Türk Hematoloji Derneği Yönetim Kurulu Üyesi Prof. Dr. Ali İrfan Emre Tekgündüz, yaptığı açıklamalarda, kök hücre naklinin, bireyin kendisinden ya da başka bir sağlıklı vericiden gerçekleştirilen iki farklı yöntemle yapıldığını belirtti. Allojeneik (başkasından) nakil yönteminde, ideal vericinin genellikle hastanın akrabaları olduğunu ifade eden Tekgündüz, son dönemlerde transplant teknolojisinde yaşanan gelişmelerle artık kardeş, yarı uyumlu ve akraba dışı vericilerden yapılan nakillerin başarı oranlarının birbirine oldukça yaklaştığını vurguladı.
Hematopoetik kök hücrelerin, daha önce yalnızca kemik iliğinden elde edilirken, günümüzde erişkinlerde özel aşılarla kemik iliğinden kana karıştırılarak ve pediatrik hastalarda kordon kanından toplanarak elde edilebildiğini açıklayan Tekgündüz, bu yeniliklerin nakil başarı oranlarını önemli ölçüde artırdığını belirtti. “Son dönemlerde transplant teknolojisinde yaşanan gelişmelerle artık neredeyse kök hücre kaynaklarının kardeş, akraba dışı ya da yarı uyumlu nakil başarısı birbirlerine çok yaklaştı. Esas olan hastanın risk faktörleri ve hastalığının risk faktörleri olmakta. Eğer bunları eşit olarak değerlendirirsek, bu kaynaklardan yapılan nakiller birbirine benzer başarı oranlarına sahip” diyerek, hastalığın ve hastanın durumunun bu başarıda önemli bir faktör olduğunu vurguladı.
Kök hücre bağışı konusunda insanların endişe duyması gereken bir durumun olmadığını da dile getiren Prof. Dr. Tekgündüz, bağış sonrası vericilerde yaşam kalitesini veya uzun dönem sağlığını olumsuz etkileyen ciddi bir sorunun bulunmadığını ifade etti. Bağış işlemi sırasında yaşanabilecek hafif ateş ya da eklem ağrıları gibi yan etkilerin geçici olduğunu belirten Tekgündüz, kök hücre vericiliğinin, organ bağışından farklı olarak, vericinin sağlığını uzun vadede riske atmadığını ve hematopoetik kök hücrelerin hızla kendini yenileyebildiğini anlattı.
Bu gelişmeler, kök hücre naklinin geleceğine yönelik umutları artırırken, aynı zamanda daha fazla hastaya umut ışığı oluyor.

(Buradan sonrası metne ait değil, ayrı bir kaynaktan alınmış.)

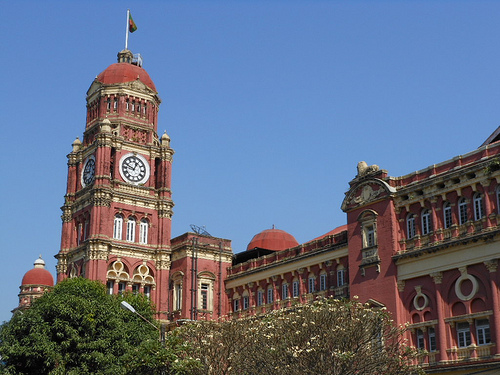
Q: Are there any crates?
A: No, there are no crates.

Türk Hematoloji Derneği‘nin düzenlediği kongre, bu alandaki bilimsel ilerlemelerin ve tedavi yöntemlerinin paylaşılması açısından büyük önem taşıyor. Nakil teknolojisindeki bu ilerlemeler, hem vericiler hem de alıcılar için daha güvenli ve başarılı tedavi seçenekleri sunuyor.